Comme en première instance, A) se réfère à l’avis du docteur L) , consulté unilatéralement, pour démontrer que B) n’a pas rempli son obligation de suivi post-opératoire.

Or, si ce médecin a certes retenu que l’appelante n’a, suite à l’apparition des premières douleurs en relation avec l’apparition d’un névrome, pas reçu le traitement qui s’imposait, il n’en demeure pas moins qu’il résulte du rapport d’expertise DAP que dix semaines après l’apparition des douleurs, A) a consulté B) qui l’a vue le 31 mai 2005 et en notant que « vu les douleurs multiples de la patiente avec une protrusion discale au niveau de la colonne lombaire L4L5 et L5S1 et lombosciatique, de plus arthrose sacro- iliaque bilatérale ainsi que problèmes plantaires au niveau des deux pieds prédominant à gauche sur pied creux bilatéral tendinopathie d’insertion au niveau de la hanche droite », il lui a conseillé de consulter un rhumatologue.

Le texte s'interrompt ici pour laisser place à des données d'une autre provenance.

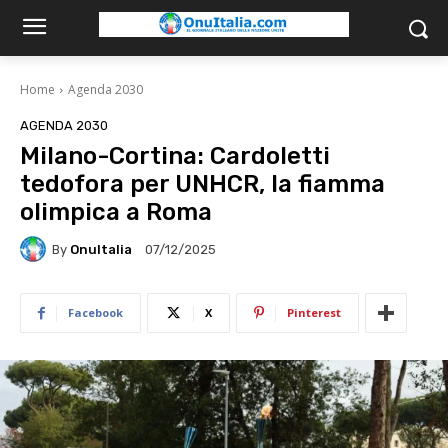
Home
Agenda 2030
AGENDA 2030
Milano-Cortina: Cardoletti
tedofora per UNHCR, la fiamma
olimpica a Roma
By
OnuItalia
07/12/2025
Facebook
X
Pinterest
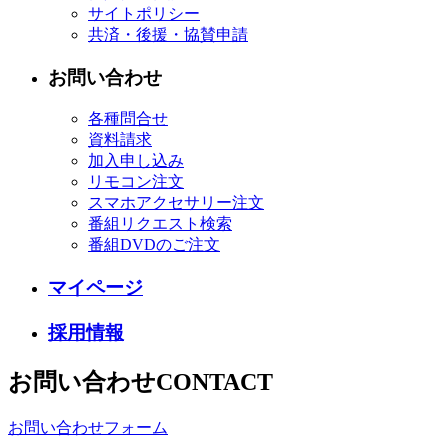
サイトポリシー
共済・後援・協賛申請
お問い合わせ
各種問合せ
資料請求
加入申し込み
リモコン注文
スマホアクセサリー注文
番組リクエスト検索
番組DVDのご注文
マイページ
採用情報
お問い合わせ
CONTACT
お問い合わせフォーム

Etant donné que par la suite, A) a consulté une multitude d’autres médecins et thérapeutes de sa propre initiative, aucun reproche ne saurait être fait à B).

Le jugement entrepris est dès lors également à confirmer en ce qu’il a débouté A) de sa demande en indemnisation dirigée à l’encontre de B) pour violation de son obligation de suivi post-opératoire.

Au vu de l’issue du litige, le jugement entrepris est à confirmer en ce qu’il a alloué à B) une indemnité de procédure de 1.000 EUR et en ce qu’il a débouté A) de sa demande afférente.

Pour l’instance d’appel, il convient de débouter A) de sa demande en obtention d’une indemnité de procédure et d’allouer de ce chef à B) la somme de 3.000 EUR.

PAR CES MOTIFS la Cour d’appel, deuxième chambre, siégeant en matière civile, statuant contradictoirement, reçoit l’appel, le dit non fondé, confirme le jugement entrepris,

25 déboute A) de sa demande en obtention d’une indemnité de procédure pour l’instance d’appel,

condamne A) à payer à B) une indemnité de procédure de 3.000 EUR pour l’instance d’appel,

condamne A) aux frais et dépens de l’instance d’appel.

La lecture du présent arrêt a été faite en la susdite audience publique par Danielle SCHWEITZER, président de chambre, en présence du greffier Alexandra NICOLAS.